• [SOURCE EXTRACT]
The Art of Asia
The Collection of Asian and African Art houses more than 13,000 artefacts from Japan, China, Korea, Tibet, South and Southeast Asia, the Islamic cultural region and Africa. The number and significance of its items make it a major European collection. Since its establishment in 1951, the collection has grown through purchases, transfers from other public institutions, bequeathals and donations from private collectors. It is also important for its documentation of Asian art collecting in the Czech Lands from the mid-19th century to the present.
On the first floor of the Kinský Palace is an exhibition presenting the most precious objects found in the Collection of Asian and African Art: archaic Chinese art, particularly jade objects, ritual bronzeware and funerary pottery, Buddhist sculpture from China and Japan, Tibetan Buddhist paintings thangkas and Tibetan sculpture, artworks from India and Southeast Asia, Chinese and Japanese ceramics, lacquerware, metalwork artefacts, Chinese and Japanese painting and graphic art and artworks from the Islamic cultural region. The exhibition focuses on a presentation of unique masterpieces from individual cultures with an emphasis on both their original social context and how they were perceived in Europe. The Collection of Asian and African Art of the National Gallery in Prague is one of hundreds of collections worldwide whose artefacts have been presented on the international Asian art website Virtual Collection of Asian Masterpieces
Kinský Palace was built in 1755–1765 on the site of three houses with early medieval foundations. The southernmost building, first recorded in 1363, was preceded by a 12th-century Romanesque structure, whose ground floor, constructed of ashlar masonry, is still preserved in the palace’s cellars. After 1560, when the building was in the possession of the Lords Trčka of Lípa and later on of Příchovský of Hodějov, the structure underwent modifications in the Renaissance style. The north section of the palace was built in the second third of the 13th century. Due to the way of life in the Middle Ages, the original ground floor has been preserved in what are now the underground cellars, including an early Gothic groin vault.

• [WRITTEN REQUEST] Reproduce the Asian art text in full, word for word. Rely solely on the Asian art text as the source of information.

• [EXCERPTED DATA]
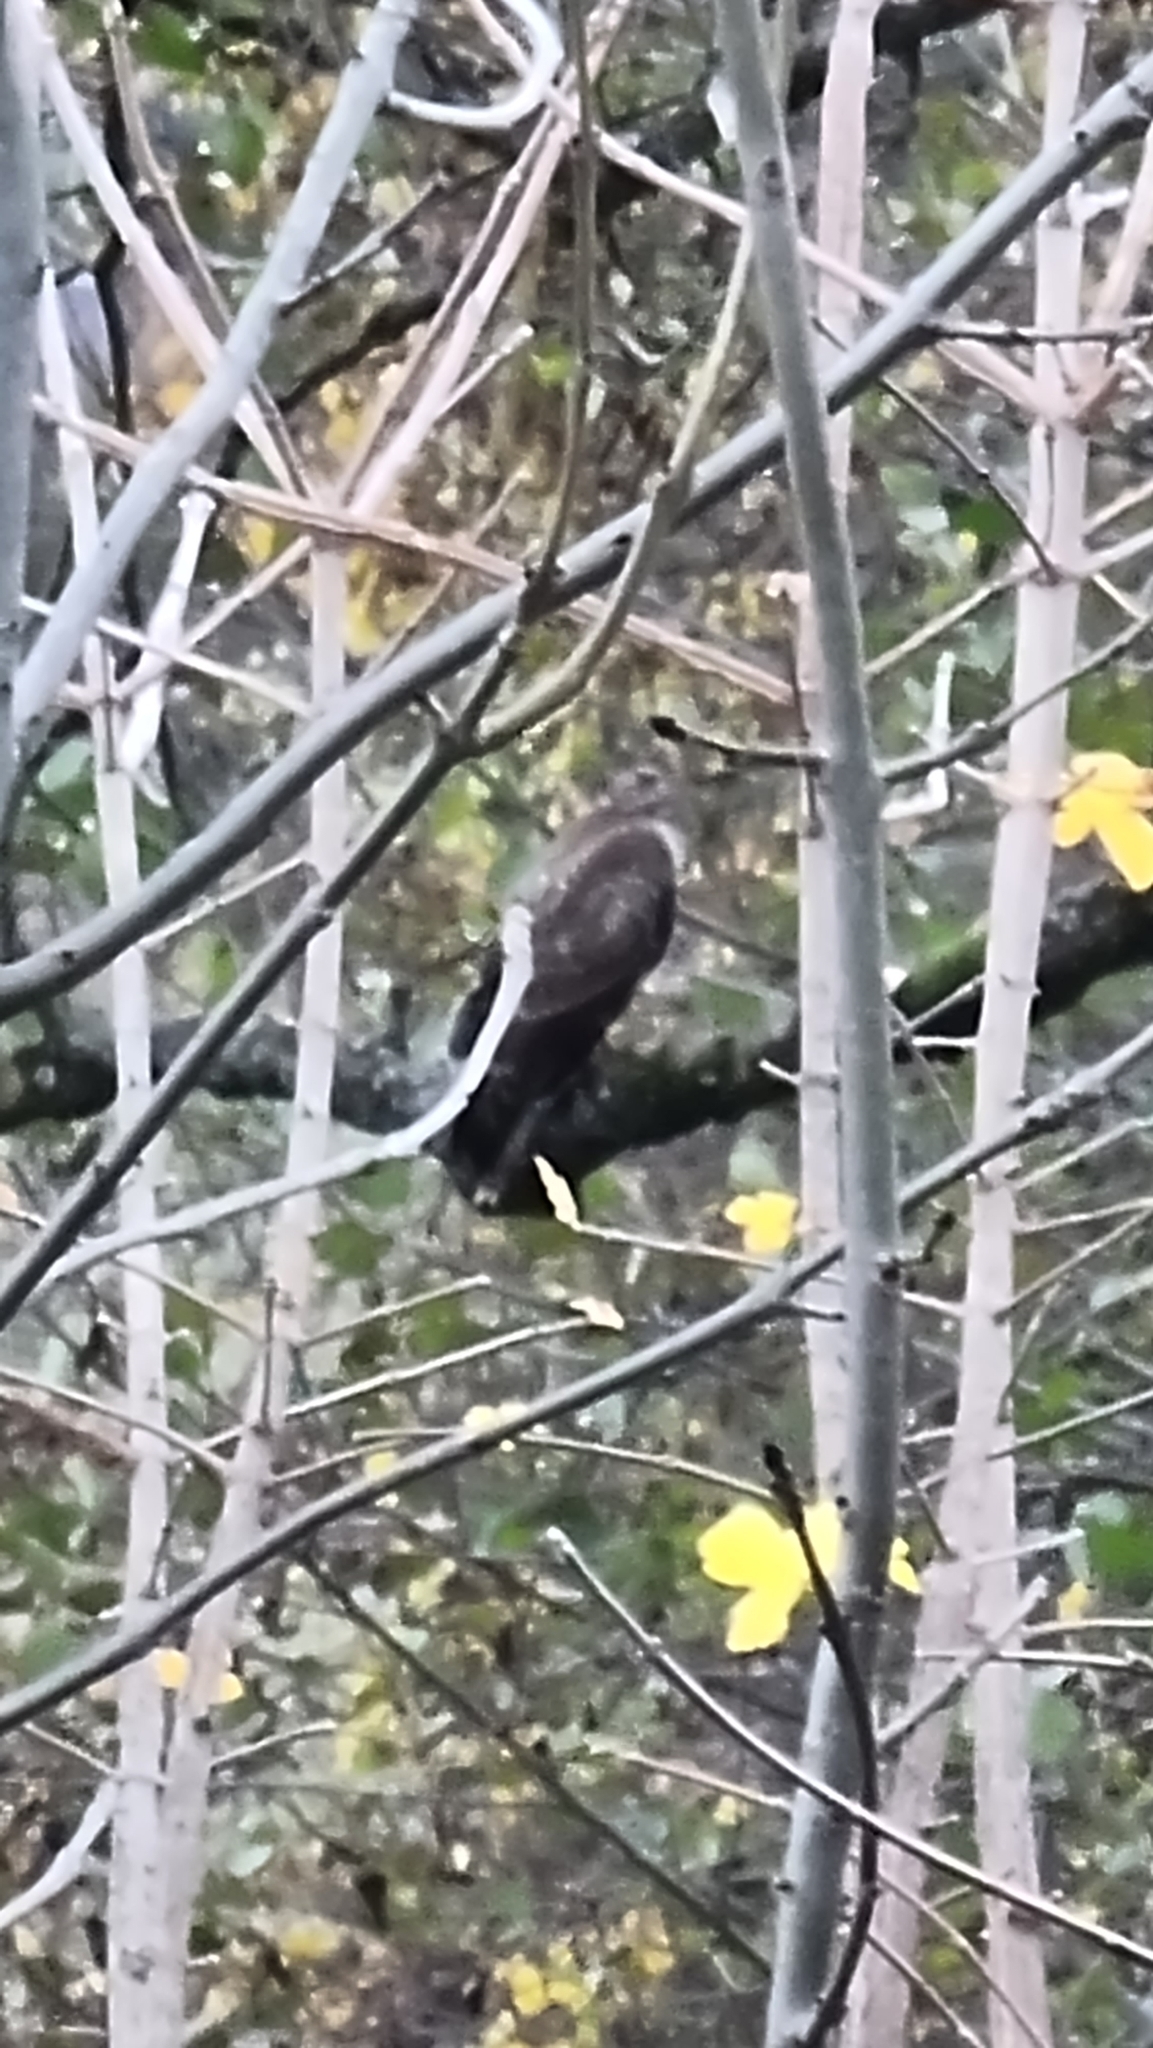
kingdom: Animalia
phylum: Chordata
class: Aves
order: Accipitriformes
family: Accipitridae
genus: Accipiter
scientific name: Accipiter nisus
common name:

• [RESPONSE TO THIS TASK]
The Art of Asia
The Collection of Asian and African Art houses more than 13,000 artefacts from Japan, China, Korea, Tibet, South and Southeast Asia, the Islamic cultural region and Africa. The number and significance of its items make it a major European collection. Since its establishment in 1951, the collection has grown through purchases, transfers from other public institutions, bequeathals and donations from private collectors. It is also important for its documentation of Asian art collecting in the Czech Lands from the mid-19th century to the present.
On the first floor of the Kinský Palace is an exhibition presenting the most precious objects found in the Collection of Asian and African Art: archaic Chinese art, particularly jade objects, ritual bronzeware and funerary pottery, Buddhist sculpture from China and Japan, Tibetan Buddhist paintings thangkas and Tibetan sculpture, artworks from India and Southeast Asia, Chinese and Japanese ceramics, lacquerware, metalwork artefacts, Chinese and Japanese painting and graphic art and artworks from the Islamic cultural region. The exhibition focuses on a presentation of unique masterpieces from individual cultures with an emphasis on both their original social context and how they were perceived in Europe. The Collection of Asian and African Art of the National Gallery in Prague is one of hundreds of collections worldwide whose artefacts have been presented on the international Asian art website Virtual Collection of Asian Masterpieces
Kinský Palace was built in 1755–1765 on the site of three houses with early medieval foundations. The southernmost building, first recorded in 1363, was preceded by a 12th-century Romanesque structure, whose ground floor, constructed of ashlar masonry, is still preserved in the palace’s cellars. After 1560, when the building was in the possession of the Lords Trčka of Lípa and later on of Příchovský of Hodějov, the structure underwent modifications in the Renaissance style. The north section of the palace was built in the second third of the 13th century. Due to the way of life in the Middle Ages, the original ground floor has been preserved in what are now the underground cellars, including an early Gothic groin vault.